### O QUE FAZER:
Reescreva o trecho dos registros que começa na linha com "Mean ConditionID, Mean Trial" e termina na linha com "What is the difference between the maximum", trocando "pie chart" por "donut chart" e mantendo todo o resto igual.

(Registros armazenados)
===

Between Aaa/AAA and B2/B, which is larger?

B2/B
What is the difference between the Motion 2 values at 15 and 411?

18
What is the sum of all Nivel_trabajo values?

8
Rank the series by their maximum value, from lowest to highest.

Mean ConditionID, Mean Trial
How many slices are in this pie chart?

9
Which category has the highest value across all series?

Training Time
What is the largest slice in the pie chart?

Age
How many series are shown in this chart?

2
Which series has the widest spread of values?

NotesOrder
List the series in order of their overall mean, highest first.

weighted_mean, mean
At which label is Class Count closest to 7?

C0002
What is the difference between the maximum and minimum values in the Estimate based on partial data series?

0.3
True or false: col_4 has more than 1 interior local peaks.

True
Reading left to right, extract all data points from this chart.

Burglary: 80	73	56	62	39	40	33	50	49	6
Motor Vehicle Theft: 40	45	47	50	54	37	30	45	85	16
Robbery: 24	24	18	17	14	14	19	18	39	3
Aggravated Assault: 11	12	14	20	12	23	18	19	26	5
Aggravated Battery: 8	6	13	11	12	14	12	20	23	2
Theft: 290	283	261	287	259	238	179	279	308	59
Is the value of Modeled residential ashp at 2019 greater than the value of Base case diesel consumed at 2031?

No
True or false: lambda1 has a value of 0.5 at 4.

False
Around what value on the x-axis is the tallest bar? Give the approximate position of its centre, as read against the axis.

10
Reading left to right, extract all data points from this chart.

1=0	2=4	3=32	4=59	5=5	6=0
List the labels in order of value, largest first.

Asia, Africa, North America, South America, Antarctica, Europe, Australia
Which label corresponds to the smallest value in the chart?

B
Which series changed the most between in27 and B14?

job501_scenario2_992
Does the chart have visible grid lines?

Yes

===

### SOLUÇÃO:
Mean ConditionID, Mean Trial
How many slices are in this donut chart?

9
Which category has the highest value across all series?

Training Time
What is the largest slice in the donut chart?

Age
How many series are shown in this chart?

2
Which series has the widest spread of values?

NotesOrder
List the series in order of their overall mean, highest first.

weighted_mean, mean
At which label is Class Count closest to 7?

C0002
What is the difference between the maximum and minimum values in the Estimate based on partial data series?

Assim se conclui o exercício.